Integrating AI into manufacturing processes enhances lean principles by automating tasks, enabling continuous learning, improving responsiveness, and driving rapid improvement. By starting small, building on proven processes, and staying focused on practical outcomes, manufacturers can use AI to work smarter, solve real problems, and create a more adaptive and resilient future.
Know what you’re measuring, equip your teams, and get ready to put your data to work!
See how Epicor helps manufacturers connect ERP, shop floor data, and AI-driven insights.
FAQ's
- What data do manufacturers need before adopting AI?
Manufacturers need clean, connected operational data from systems such as ERP, MES, quality management, inventory, and production reporting. Before adopting AI, teams should also confirm data ownership, access controls, consistency, and governance so AI tools can produce reliable outputs. - How can manufacturers prepare for AI implementation?

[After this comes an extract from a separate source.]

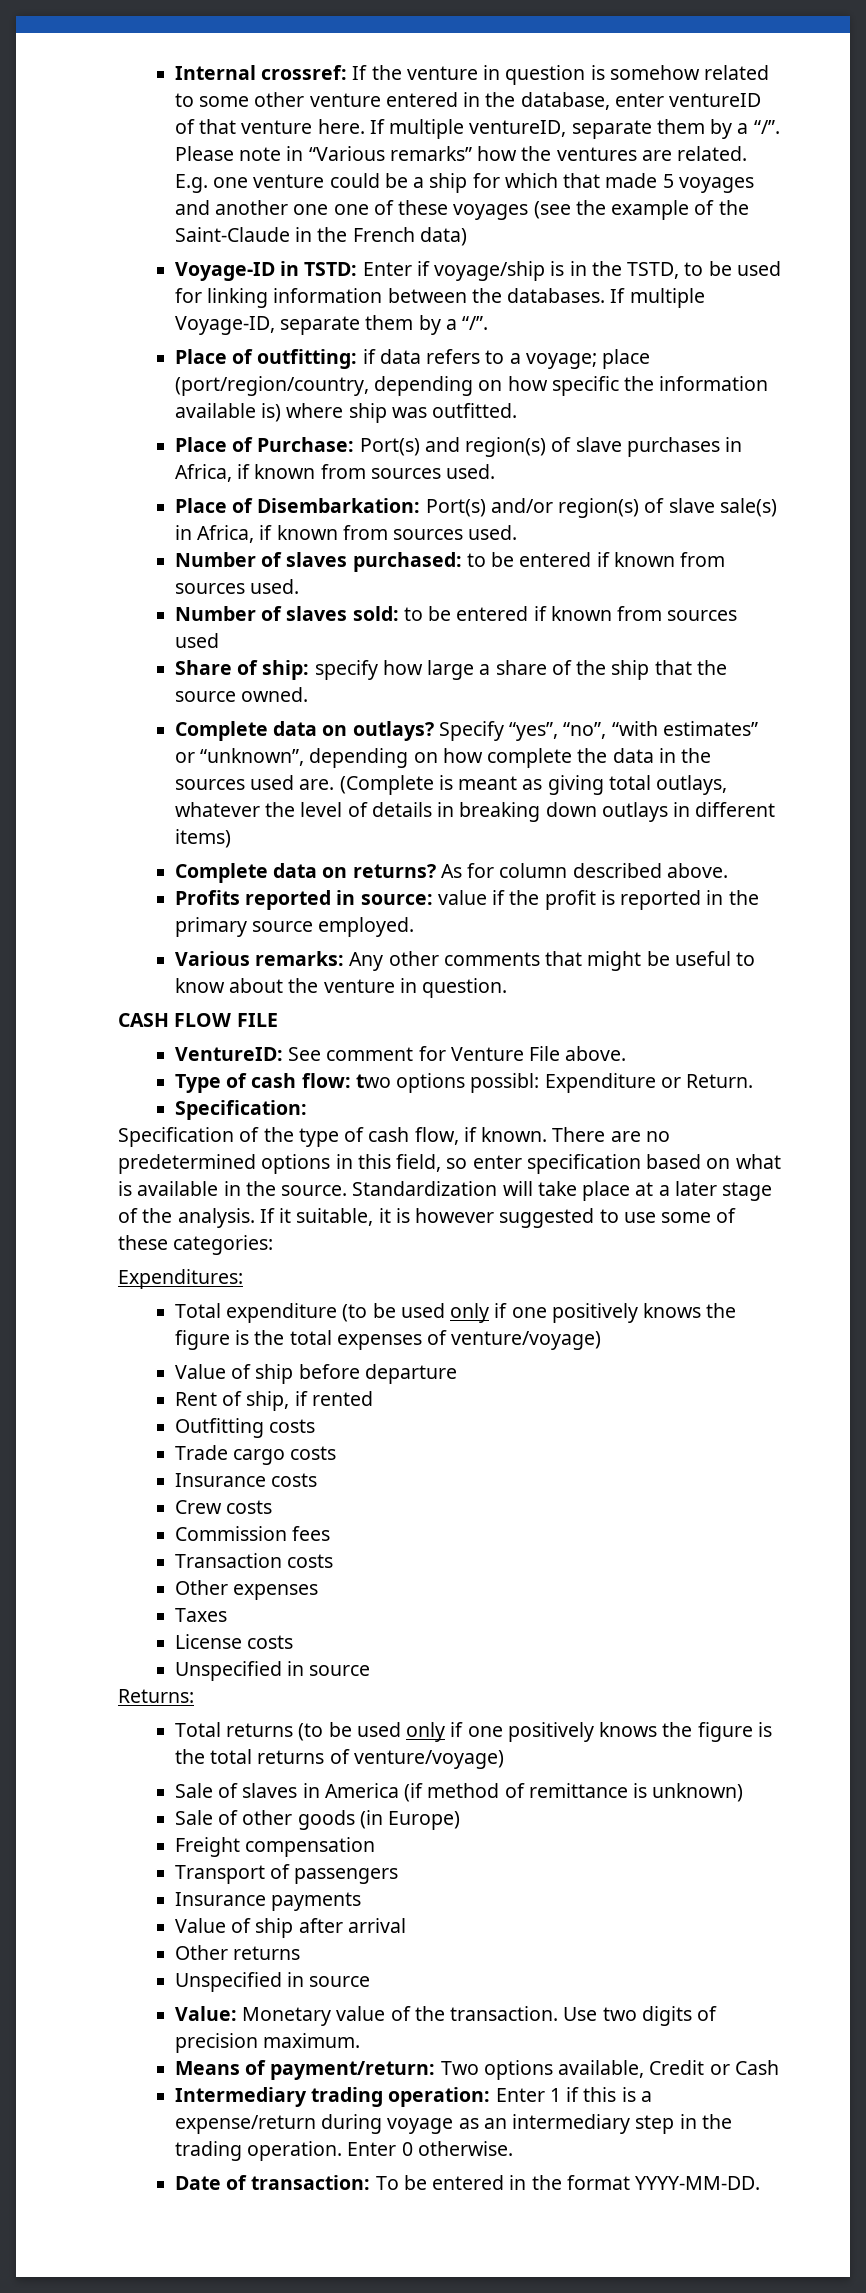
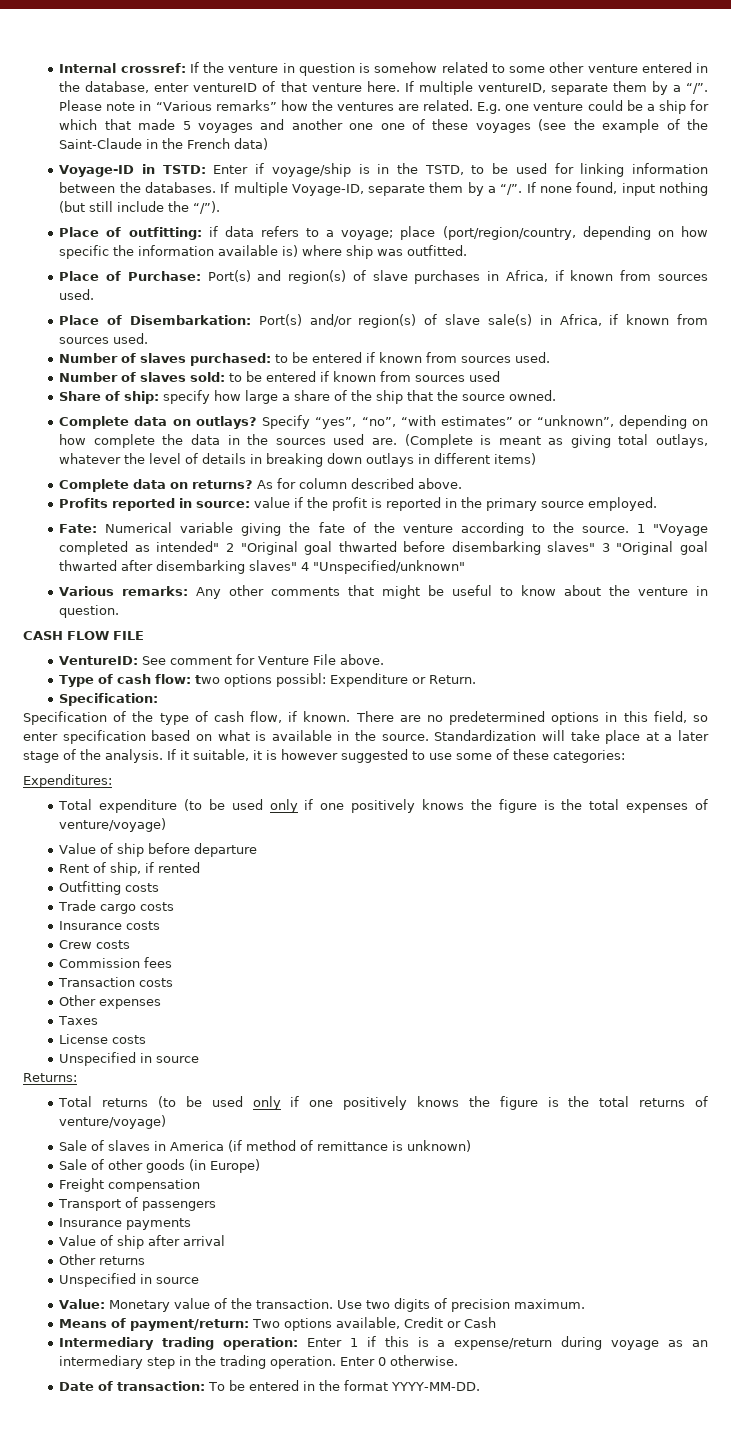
(489, 323) none -> [526,182,708,196] [59,201,221,214] If none found, input nothing (but still include the “/”).
(415, 927) none -> [59,522,708,536] [59,541,709,555] [59,560,466,574] // Fate: Numerical variable giving the fate of the venture according to the source. 1 "Voyage completed as intended" 2 "Original goal thwarted before disembarking slaves" 3 "Original goal thwarted after disembarking slaves" 4 "Unspecified/unknown"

Manufacturers can prepare for AI by strengthening their data foundation, defining clear success metrics, and building cross-functional support across operations, IT, engineering, and leadership. Starting with practical use cases helps reduce risk. - What are the biggest challenges of AI adoption in manufacturing?
Common challenges include disconnected systems, inconsistent data, unclear ownership, limited internal expertise, and difficulty tying AI initiatives to measurable business value. Manufacturers may also face change management concerns if teams do not understand how AI will support their work. - How do ERP and MES systems support AI in manufacturing?
ERP and MES systems provide the connected business and shop floor data that AI depends on. ERP helps unify information related to operations, inventory, supply chain, and finance, while MES helps capture real-time production and machine data. Together, they create a stronger foundation for automation and faster decision-making. - How do manufacturers measure ROI from AI?
Manufacturers can measure AI ROI by tracking KPIs like scrap reduction, uptime improvements, cycle time, forecast accuracy, labor efficiency, and on-time delivery. Establishing baseline metrics before implementation makes it easier to demonstrate value over time. - What should manufacturers look for in an AI technology partner?
Manufacturers should look for a partner with deep industry experience, practical AI use cases, strong governance and security practices, and a clear roadmap for integrating AI into existing workflows. It also helps to choose a provider that understands manufacturing data structures and can support adoption with proven tools and expertise.